Once again the vulnerability of global financial institutions is illuminated by the operations of a single individual. Today's announcement of EUR5 billion in losses at SocGen adds to an ever-expanding list of Nick-Leeson style trading debacles - Chinese
metals trader Liu Qibing's
copper loss of $100 million, a Mizuho broker's sale of 610,000 shares of J-Com for 1 yen, Allfirst currency trader John Rusnak's
$691 million loss.
Whenever these events occur it conjures up an even greater anxiety - sabotage. We see the damage caused by simple incompetence and mismanagement. International financial markets are more vulnerable than ever to the influence of a single actor or group of
actors acting within the financial establishment to bring down a particular institution or destabilize global markets. While no evidence exists that this has ever occurred, that high-profile financial debacles occur with alarming regularity certainly raises
the question of whether it could.
In August, 2004, the U.S. Secret Service published "Illicit Cyber Activity in the Banking and Finance Sector," a report detailing the threat posed by the so-called "rogue insider" to financial
institutions and, by extension, the financial system generally.
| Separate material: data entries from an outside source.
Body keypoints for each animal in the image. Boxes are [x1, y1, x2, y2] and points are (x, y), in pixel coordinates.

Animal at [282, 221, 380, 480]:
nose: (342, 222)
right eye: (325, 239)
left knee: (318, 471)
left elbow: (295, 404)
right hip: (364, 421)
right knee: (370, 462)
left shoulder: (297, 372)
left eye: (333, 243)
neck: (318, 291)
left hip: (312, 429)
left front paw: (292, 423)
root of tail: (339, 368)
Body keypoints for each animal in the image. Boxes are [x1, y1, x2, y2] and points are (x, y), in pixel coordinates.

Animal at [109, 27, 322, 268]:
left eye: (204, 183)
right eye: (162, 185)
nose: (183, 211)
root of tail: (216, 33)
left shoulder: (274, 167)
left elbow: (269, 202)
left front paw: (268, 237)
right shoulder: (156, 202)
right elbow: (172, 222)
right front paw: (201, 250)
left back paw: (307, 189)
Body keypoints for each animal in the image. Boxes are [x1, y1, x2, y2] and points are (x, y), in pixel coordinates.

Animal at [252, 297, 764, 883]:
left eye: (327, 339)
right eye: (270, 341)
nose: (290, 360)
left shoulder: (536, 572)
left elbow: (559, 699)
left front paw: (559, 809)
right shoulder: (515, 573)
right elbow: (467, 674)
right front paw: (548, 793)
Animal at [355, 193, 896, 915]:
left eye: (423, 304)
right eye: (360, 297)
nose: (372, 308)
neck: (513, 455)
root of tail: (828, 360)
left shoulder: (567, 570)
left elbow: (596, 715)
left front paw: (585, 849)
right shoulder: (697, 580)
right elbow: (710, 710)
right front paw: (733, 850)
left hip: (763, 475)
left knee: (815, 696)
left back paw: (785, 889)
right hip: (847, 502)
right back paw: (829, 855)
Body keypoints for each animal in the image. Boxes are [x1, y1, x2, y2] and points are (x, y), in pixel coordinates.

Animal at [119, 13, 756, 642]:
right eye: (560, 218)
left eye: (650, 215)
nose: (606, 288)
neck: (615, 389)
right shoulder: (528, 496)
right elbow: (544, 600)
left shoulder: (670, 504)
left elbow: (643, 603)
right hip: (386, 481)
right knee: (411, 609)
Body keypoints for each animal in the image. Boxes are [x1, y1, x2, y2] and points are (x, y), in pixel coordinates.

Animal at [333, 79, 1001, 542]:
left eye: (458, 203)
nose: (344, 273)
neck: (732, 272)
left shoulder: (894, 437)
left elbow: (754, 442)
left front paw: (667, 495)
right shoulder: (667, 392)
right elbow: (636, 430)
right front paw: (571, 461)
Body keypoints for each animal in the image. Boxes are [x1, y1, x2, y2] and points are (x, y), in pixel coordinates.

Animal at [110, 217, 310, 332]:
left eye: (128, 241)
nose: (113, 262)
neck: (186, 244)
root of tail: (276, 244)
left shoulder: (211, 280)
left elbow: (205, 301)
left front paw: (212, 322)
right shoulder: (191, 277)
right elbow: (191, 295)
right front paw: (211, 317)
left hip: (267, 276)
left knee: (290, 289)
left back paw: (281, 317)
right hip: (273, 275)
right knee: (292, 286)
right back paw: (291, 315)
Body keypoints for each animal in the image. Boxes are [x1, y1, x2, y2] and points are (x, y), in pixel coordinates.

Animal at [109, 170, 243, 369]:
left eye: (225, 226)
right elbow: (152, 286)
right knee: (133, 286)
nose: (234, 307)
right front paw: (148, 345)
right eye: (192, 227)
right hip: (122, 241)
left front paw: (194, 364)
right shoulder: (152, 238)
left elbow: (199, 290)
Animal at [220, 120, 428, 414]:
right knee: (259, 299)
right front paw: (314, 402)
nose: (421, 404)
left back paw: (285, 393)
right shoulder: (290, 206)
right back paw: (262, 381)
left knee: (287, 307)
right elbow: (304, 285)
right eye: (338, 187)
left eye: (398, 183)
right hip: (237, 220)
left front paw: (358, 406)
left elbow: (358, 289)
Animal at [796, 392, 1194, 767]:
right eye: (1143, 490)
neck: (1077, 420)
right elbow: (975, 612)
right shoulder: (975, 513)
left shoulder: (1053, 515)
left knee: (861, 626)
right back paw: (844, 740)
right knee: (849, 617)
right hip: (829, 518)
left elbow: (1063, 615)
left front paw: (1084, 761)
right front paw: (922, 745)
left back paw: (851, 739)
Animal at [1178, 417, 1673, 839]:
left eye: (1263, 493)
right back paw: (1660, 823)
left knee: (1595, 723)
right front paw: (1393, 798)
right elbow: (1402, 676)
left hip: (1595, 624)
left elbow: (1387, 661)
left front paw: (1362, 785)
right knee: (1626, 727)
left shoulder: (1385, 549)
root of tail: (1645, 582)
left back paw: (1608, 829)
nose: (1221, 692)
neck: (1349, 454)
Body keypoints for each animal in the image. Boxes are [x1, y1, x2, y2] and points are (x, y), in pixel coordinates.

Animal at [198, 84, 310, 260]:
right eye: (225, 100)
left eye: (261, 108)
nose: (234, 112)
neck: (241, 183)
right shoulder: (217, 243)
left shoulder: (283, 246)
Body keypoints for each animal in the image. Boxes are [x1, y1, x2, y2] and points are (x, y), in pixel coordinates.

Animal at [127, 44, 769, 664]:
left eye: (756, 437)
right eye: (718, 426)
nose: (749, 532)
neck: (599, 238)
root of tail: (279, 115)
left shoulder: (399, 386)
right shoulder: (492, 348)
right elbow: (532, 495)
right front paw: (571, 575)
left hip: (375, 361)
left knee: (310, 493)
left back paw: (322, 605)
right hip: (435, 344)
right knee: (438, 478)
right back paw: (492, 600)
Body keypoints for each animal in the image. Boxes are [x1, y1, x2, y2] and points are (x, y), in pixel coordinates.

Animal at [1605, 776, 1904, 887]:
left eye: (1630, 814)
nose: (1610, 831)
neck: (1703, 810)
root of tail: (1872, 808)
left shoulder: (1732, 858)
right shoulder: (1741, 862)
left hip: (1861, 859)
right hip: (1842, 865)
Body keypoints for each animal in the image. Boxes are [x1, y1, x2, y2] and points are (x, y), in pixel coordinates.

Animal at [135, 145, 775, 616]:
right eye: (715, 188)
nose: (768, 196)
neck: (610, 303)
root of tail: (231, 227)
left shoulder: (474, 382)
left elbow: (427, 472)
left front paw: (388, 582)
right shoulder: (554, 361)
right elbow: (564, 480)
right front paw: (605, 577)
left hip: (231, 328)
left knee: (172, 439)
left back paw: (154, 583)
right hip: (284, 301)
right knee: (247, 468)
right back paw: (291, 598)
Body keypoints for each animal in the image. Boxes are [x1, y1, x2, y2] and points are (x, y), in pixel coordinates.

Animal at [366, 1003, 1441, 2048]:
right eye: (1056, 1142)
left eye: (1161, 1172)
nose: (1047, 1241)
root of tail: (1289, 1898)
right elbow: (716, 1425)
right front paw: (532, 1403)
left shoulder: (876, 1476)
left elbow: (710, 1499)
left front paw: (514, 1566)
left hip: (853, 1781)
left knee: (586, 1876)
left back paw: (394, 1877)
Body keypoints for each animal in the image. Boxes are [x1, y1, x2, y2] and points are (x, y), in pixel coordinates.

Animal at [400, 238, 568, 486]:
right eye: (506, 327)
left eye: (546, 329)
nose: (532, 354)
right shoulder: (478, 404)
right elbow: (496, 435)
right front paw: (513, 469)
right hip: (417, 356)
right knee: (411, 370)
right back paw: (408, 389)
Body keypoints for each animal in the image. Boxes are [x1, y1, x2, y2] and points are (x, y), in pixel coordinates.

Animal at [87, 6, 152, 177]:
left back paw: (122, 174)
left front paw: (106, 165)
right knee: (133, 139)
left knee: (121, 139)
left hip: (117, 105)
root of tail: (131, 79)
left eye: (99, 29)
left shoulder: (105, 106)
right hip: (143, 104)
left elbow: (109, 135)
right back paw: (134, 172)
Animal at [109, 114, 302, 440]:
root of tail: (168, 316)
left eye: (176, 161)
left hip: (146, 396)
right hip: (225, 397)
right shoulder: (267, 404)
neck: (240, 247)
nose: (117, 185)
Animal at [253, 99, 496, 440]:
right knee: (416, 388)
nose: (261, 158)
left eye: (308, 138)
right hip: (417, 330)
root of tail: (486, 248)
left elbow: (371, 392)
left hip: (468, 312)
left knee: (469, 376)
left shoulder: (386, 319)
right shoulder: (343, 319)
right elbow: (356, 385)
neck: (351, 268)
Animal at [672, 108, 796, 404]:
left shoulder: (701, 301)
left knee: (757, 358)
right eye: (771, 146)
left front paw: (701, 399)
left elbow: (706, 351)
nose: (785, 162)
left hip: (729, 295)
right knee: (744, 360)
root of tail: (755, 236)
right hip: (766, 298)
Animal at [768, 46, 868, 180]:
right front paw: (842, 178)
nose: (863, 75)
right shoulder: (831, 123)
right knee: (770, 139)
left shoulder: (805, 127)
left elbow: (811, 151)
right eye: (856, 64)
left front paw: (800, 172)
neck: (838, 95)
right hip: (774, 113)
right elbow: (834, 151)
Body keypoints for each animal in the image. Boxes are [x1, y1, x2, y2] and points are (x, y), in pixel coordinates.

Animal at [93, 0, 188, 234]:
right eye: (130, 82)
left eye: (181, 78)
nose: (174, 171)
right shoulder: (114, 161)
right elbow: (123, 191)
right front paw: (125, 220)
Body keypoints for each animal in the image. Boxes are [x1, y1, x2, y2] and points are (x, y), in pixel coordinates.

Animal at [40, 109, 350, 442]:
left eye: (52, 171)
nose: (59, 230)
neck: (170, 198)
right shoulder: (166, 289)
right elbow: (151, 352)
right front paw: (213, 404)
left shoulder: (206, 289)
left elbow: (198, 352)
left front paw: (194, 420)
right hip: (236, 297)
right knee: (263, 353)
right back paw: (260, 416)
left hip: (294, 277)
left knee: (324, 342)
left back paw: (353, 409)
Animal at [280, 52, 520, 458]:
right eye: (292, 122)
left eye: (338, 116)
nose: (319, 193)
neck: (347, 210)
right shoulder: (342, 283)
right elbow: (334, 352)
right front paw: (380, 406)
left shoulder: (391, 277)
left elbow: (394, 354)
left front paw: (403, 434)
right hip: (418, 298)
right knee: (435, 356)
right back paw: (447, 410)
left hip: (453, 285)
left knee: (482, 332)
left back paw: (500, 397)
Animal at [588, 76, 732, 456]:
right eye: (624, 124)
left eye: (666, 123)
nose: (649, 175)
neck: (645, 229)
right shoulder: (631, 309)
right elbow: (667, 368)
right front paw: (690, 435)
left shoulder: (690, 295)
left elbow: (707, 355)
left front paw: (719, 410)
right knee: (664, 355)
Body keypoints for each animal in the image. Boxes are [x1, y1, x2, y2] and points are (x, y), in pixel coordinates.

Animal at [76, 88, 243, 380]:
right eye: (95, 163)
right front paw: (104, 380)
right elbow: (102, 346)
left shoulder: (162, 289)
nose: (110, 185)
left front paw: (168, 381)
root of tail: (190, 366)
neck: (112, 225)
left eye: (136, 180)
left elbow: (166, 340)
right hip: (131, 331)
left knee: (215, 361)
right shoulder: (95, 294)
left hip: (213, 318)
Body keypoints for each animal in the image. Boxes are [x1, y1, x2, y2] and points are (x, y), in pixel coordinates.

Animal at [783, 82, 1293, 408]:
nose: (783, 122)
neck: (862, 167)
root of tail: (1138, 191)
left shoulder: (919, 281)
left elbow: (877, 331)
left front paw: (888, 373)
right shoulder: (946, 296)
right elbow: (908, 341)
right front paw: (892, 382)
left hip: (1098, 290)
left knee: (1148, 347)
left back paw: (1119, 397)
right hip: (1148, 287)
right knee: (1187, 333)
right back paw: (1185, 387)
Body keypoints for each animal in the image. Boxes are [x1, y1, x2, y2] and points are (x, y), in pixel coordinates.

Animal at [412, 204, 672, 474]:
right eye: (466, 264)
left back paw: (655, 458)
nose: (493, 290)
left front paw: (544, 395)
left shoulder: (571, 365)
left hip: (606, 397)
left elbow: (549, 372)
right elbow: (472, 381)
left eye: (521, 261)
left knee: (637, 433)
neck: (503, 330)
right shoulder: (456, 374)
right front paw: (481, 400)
The Secret Service concluded that the threat posed by rogue insiders is even greater than previously thought based on the fact that, historically, insider attacks have come from a broad spectrum
of individuals with relatively modest access and technological skills. Most startling perhaps of all the report's conclusions is that the success of insider operations depended not so much on technological skills, but on skillful exploitation of existing or
in some cases nonexistent supervisory procedures.